I’m walking along with Summer Lee, a progressive democrat running for state representative of District 34 of Allegheny County in Pittsburgh. Lee and I are walking through Homestead, an area I’ve lived in or around and worked in or around most of my life. We are collecting signatures to get Lee on the ballot for the upcoming primary; people are generally supportive, though having worked the Homestead field office for Obama ’08, I know that many of the residents here are rightfully wary of any and all things political. Homestead is a town that lost its world-famous steel mill in the 80’s and has been resisting gentrification ever since.

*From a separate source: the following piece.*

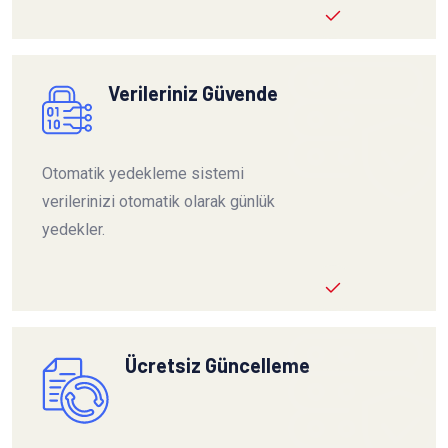
Verileriniz Güvende
Otomatik yedekleme sistemi
verilerinizi otomatik olarak günlük
yedekler.
Ücretsiz Güncelleme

We’re talking to some folks at a bus stop on the corner of 8th and Anne, in front of a credit union which has changed hands a few times and is only notable for having a red ticker which poorly displays the temperature. Today is it 342 degrees outside. Next to us a Valero gas station where they’ll sell you a cigarette for fifty cents; across from us is a check cashing place where I used to buy greyhound tickets in cash because I was paranoid my probation officer could trace if I used a card.
We get a few signatures, but one man is holding out. He sits on a bench, decorated with a then ten-year old advertisement for the album Lie Down in Light by Bonnie “Prince” Billy: a graphic of a man in purple wrestling trunks putting some sort of mothman / angel / fairy thing in a headlock. The man who doesn’t want to give a signature says he can’t vote. We explain that he doesn’t need that ability to provide his signature; this is just a collection of citizens who think Summer Lee should be allowed to run for the state rep position at all.
“Yeah but what’s that mean to me?” The man says. “I can’t vote.”
“I understand,” Lee says. “May I ask why?”
“I’m a felon,” the man says, as flat and as sharp as a knife. It is a statement delivered in a way as to end any discussion on the matter. I know because I’ve said it many times for the same purpose.